Around the time I got licensed I began doing management positions.” Stephens began working as a house parent at the Cobb County Community Services Board before moving on to case management and work as a therapist. It was from there he took on more management positions. “As I got to do more management, I went back to get my Executive MBA from Kennesaw State University,” he said. “Eventually I became the CEO of the organization.” In his years of experience at many managerial levels, Stephens has worked with the whole spectrum of behavioral health: developmental disabilities, mental health disorders and substance use disorders. He recognizes that many of these disorders co-occur, but said he has only recently seen the stigma surrounding mental health begin to subside.

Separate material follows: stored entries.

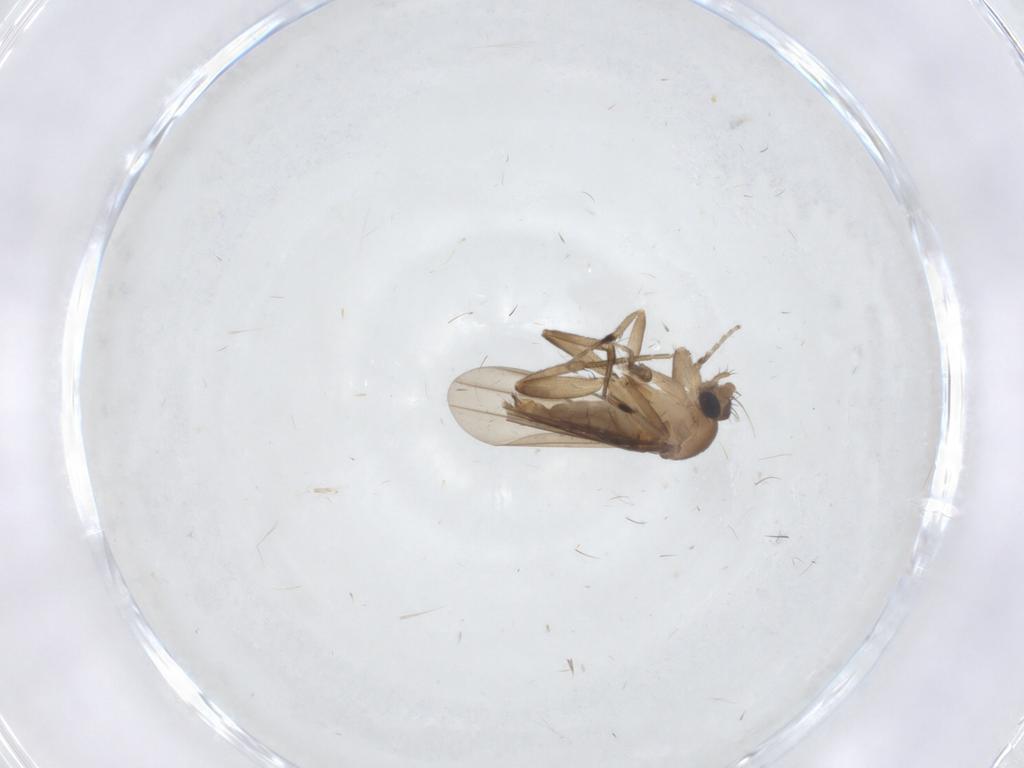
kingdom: Animalia
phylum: Arthropoda
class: Insecta
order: Diptera
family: Phoridae
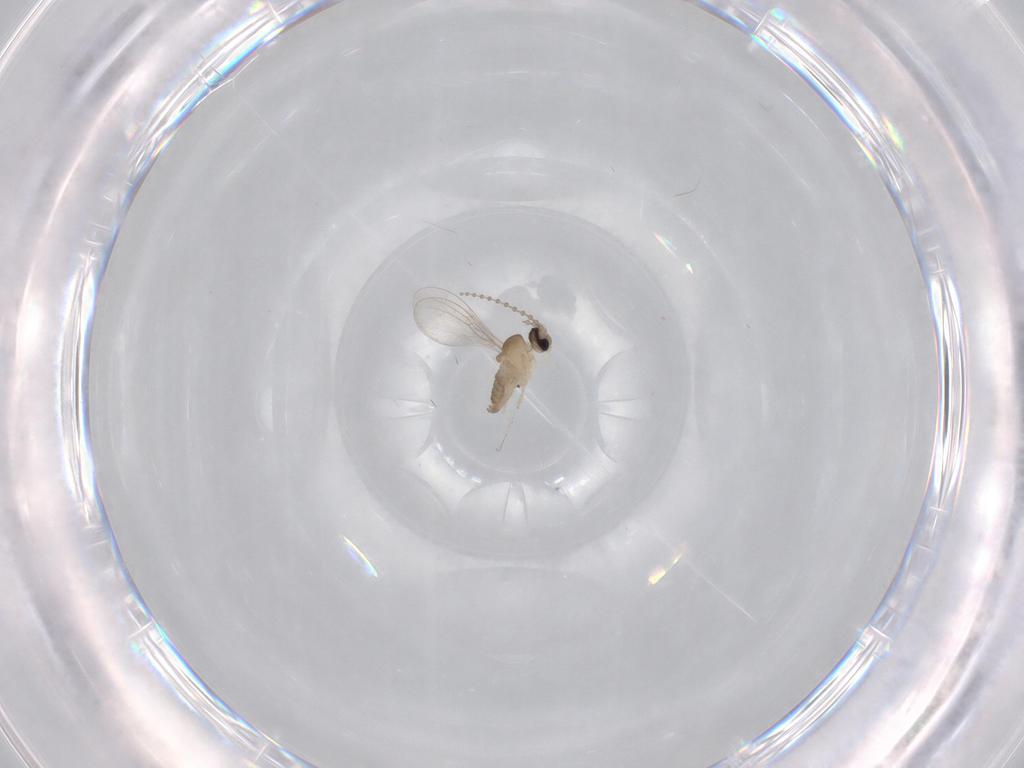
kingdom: Animalia
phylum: Arthropoda
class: Insecta
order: Diptera
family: Cecidomyiidae
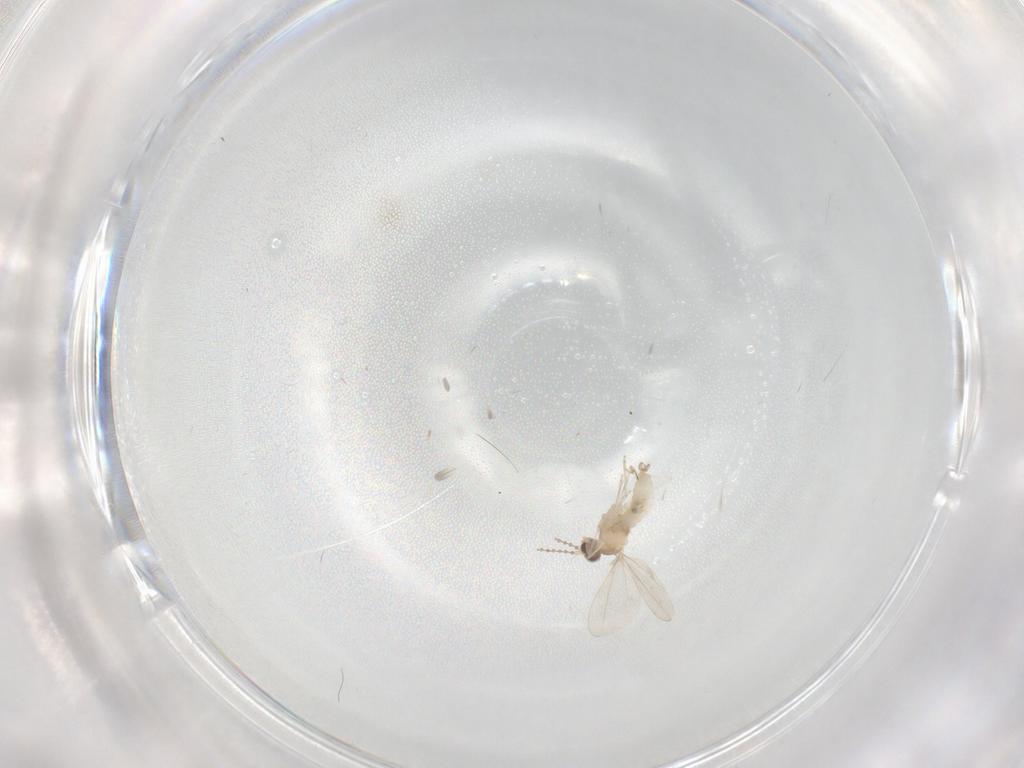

Stephens believes that having the services provided by ACMH and ADC–including medication stabilization, GeneSight testing and naltrexone and vivitrol–all in one location is unique. This, he says, is sorely needed in the world of behavioral health medicine. “From the mental health side, there are not a lot of residential mental health treatment programs out there. For those folks it’s outpatient or you’re in a hospital,” he said. “But here, they can have a face-to-face visit with a provider daily.” Although he initially started training to be an engineer, Stephens believes he got the bug to become a therapist after he received treatment for a learning disability when he was a child. The career path has been rewarding, and he knows it works. “A lot of therapists have received therapy themselves,” he said. “So, I think that connected with my natural sense of nurture.”